In collaboration with the Training for Health Equity network (THEnet), a global movement advocating for the education of a socially accountable health workforce, the IFMSA decided to tackle the issue of SA in medical schools through a bottom-up approach. We wanted to empower every medical student on earth to improve the SA of his/her own school without necessarily having previous experience in this field.
From the beginning, our mission was clear: we had to create something with enough specific information and tools to be useful and at the same time accessible enough to be implemented by students across the globe. We worked tirelessly for months with a team of three amazing medical students from three different continents to draft a first version. Our presence at the AMEE Conference in Barcelona last year and at the World Summit on Social Accountability in Tunisia this year enabled us not only to present this first version there but also to be inspired by sessions on this topic and to receive some valuable feedback for our work. We then did a round of revision: THEnet and the World Organization of Family Doctors (WONCA) provided an expert review and four medical students spread throughout the globe conducted a peer review.

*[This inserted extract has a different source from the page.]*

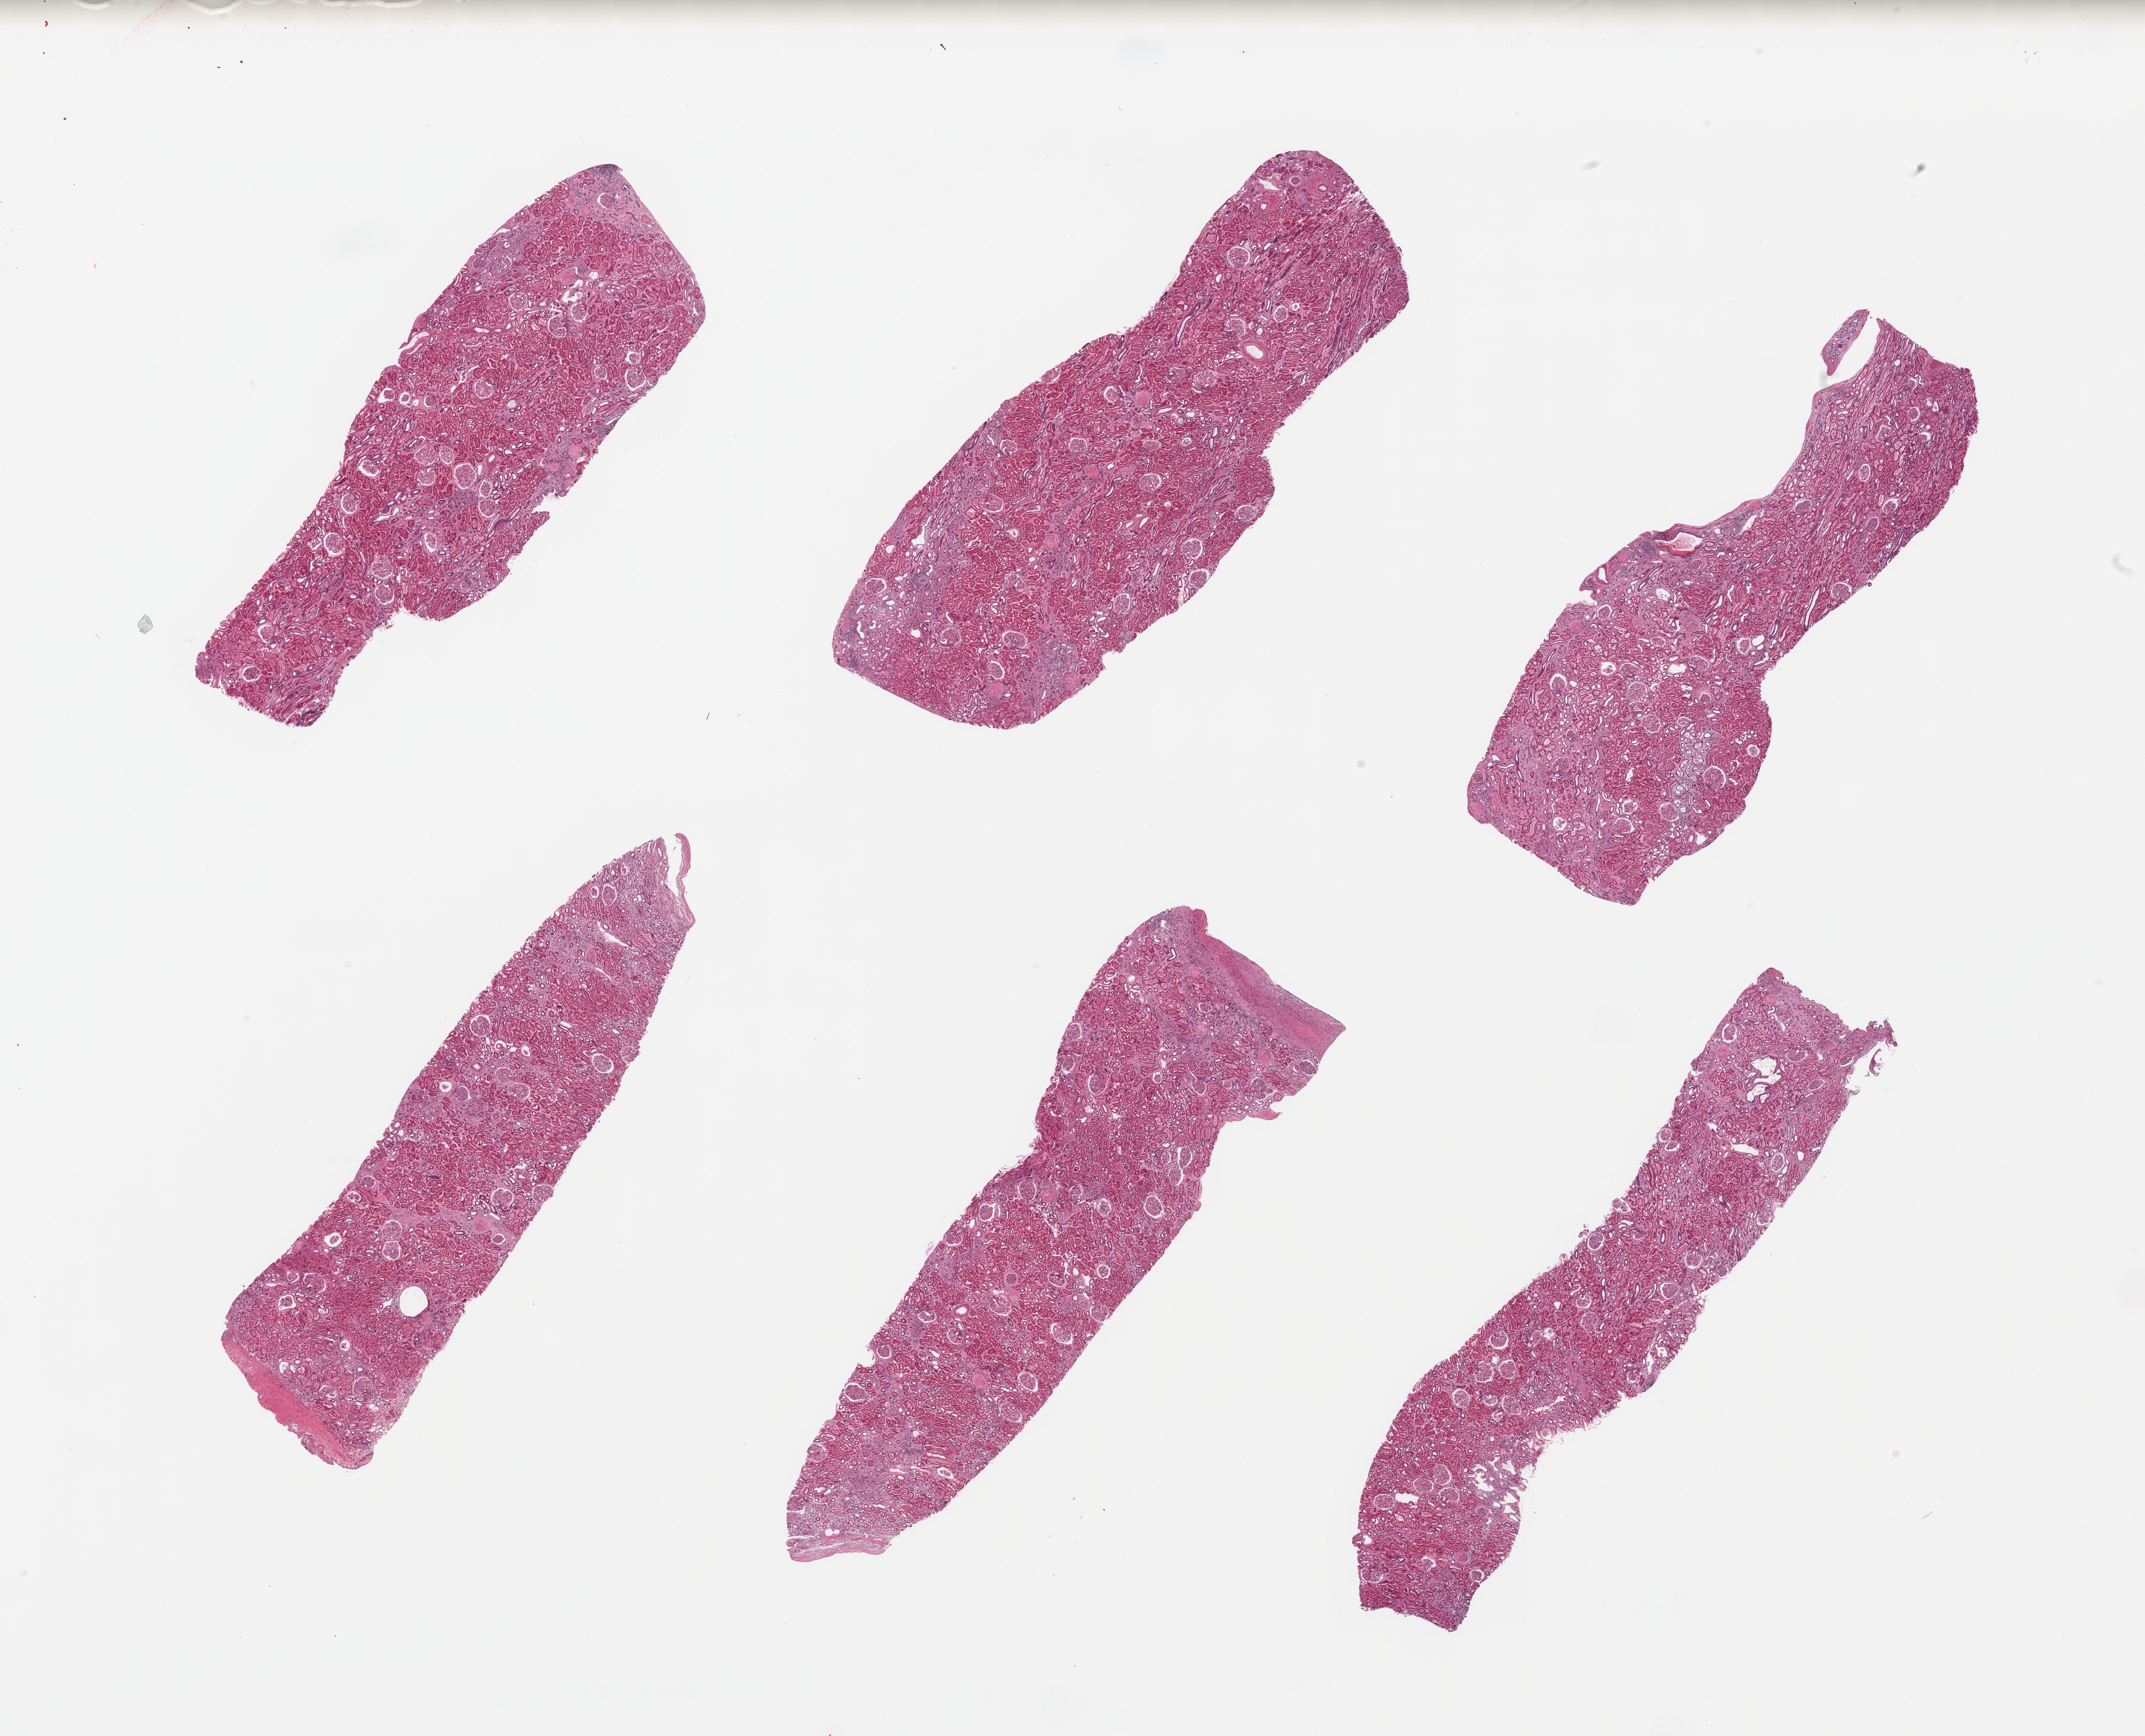
Whole-slide image, hematoxylin and eosin (H&E) stain, shown as a low-resolution overview of the whole scanned area (about 27.6 x 22.3 mm). PAXgene-fixed, paraffin-embedded tissue. Target tissue: renal cortex. Donor tissue sample. Donor: male.
Review note (as recorded): 6 pieces, glomeruli present; patchy chronic interstitial inflammation.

Finally, here I was at the AMEE 2017, standing in front of a too large screen having too little time, presenting the result of this incredible teamwork. The last version of the toolkit is an 18-page PDF document with four main parts. The first one contains a comprehensive description of SA including its key principles and values. The second part emphasises the important role that medical students have as essential stakeholders in SA. In the third chapter, there is an assessment tool to help students identify areas of possible improvement regarding SA in their own institution. The final part provides students with concrete tools to advocate for SA within their medical faculty and community. This includes a PowerPoint presentation to raise the issue among students, a letter to the school administration or student organisations aiming to start a discussion, a training for students to build capacity and a social media campaign to reach out to others to get involved.